### Required work
First find the line with "# CESCG 2021" in the entries below, then set down exactly every line through the line with "- *Affiliation*: TU Wien", that line included.
BEGIN
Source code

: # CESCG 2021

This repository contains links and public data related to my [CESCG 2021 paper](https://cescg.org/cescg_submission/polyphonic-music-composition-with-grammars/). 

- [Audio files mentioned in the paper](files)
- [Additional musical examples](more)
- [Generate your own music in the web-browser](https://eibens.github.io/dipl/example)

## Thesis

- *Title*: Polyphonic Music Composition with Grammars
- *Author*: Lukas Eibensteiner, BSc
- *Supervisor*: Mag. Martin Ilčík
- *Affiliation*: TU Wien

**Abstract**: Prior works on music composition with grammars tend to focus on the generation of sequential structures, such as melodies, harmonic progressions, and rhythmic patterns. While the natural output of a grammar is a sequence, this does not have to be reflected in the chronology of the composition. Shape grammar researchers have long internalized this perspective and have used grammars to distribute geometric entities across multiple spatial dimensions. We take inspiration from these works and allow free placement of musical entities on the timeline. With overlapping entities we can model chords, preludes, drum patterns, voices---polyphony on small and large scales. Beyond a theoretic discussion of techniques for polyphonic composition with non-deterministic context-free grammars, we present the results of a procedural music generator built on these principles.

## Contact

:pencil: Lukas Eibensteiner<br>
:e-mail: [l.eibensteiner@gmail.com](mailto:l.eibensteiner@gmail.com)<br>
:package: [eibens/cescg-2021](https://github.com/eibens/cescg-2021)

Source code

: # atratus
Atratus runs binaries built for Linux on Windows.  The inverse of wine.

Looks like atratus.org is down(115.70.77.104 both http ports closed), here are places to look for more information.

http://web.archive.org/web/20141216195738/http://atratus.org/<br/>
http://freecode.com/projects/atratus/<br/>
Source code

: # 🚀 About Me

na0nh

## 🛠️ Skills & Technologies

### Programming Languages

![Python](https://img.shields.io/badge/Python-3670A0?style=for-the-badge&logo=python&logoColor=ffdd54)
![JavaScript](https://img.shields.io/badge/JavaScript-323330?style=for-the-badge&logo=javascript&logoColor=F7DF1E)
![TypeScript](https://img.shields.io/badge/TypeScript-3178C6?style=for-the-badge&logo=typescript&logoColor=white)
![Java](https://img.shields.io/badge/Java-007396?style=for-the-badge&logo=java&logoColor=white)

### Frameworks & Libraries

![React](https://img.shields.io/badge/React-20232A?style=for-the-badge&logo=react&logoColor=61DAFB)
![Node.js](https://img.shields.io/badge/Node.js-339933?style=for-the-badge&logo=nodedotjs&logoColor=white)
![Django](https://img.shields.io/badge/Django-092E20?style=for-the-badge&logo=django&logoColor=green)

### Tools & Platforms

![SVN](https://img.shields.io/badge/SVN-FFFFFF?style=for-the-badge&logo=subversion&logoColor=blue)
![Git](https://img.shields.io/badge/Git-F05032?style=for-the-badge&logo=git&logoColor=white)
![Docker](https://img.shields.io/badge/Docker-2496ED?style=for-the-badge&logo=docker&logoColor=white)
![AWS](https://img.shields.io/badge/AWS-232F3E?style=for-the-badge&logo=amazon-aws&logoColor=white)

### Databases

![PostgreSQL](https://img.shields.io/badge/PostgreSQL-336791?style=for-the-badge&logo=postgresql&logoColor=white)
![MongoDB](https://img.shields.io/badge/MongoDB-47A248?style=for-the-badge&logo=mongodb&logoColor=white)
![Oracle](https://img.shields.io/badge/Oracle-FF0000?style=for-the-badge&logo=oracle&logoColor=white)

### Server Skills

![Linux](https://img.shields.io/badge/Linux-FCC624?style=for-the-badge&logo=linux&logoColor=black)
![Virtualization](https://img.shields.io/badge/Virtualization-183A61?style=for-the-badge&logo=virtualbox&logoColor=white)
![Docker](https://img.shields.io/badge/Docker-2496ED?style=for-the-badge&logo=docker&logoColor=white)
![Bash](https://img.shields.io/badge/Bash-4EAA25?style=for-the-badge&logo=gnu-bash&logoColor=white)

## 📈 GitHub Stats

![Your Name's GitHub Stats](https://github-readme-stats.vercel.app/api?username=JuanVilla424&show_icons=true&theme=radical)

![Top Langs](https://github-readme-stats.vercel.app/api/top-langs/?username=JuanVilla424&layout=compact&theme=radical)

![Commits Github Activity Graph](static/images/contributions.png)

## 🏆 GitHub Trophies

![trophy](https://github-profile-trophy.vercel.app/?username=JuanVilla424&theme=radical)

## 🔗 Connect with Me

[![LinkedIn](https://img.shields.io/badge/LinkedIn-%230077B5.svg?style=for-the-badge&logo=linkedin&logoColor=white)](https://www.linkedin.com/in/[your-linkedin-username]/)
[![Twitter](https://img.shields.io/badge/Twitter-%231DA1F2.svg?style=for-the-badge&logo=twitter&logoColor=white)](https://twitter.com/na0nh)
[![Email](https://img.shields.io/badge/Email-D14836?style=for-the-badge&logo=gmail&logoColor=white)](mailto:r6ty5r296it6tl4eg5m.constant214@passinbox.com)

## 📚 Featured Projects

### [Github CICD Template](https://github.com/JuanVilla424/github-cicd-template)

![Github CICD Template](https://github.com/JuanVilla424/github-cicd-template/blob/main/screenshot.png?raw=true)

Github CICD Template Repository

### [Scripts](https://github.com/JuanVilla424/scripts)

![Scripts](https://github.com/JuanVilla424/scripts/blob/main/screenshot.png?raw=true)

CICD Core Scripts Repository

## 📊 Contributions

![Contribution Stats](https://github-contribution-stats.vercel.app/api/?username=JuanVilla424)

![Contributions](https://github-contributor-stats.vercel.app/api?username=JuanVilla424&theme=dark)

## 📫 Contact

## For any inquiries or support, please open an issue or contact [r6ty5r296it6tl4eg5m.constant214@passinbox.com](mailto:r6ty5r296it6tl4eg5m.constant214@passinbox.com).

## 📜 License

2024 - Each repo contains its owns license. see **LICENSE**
END
### Response to the task
: # CESCG 2021

This repository contains links and public data related to my [CESCG 2021 paper](https://cescg.org/cescg_submission/polyphonic-music-composition-with-grammars/). 

- [Audio files mentioned in the paper](files)
- [Additional musical examples](more)
- [Generate your own music in the web-browser](https://eibens.github.io/dipl/example)

## Thesis

- *Title*: Polyphonic Music Composition with Grammars
- *Author*: Lukas Eibensteiner, BSc
- *Supervisor*: Mag. Martin Ilčík
- *Affiliation*: TU Wien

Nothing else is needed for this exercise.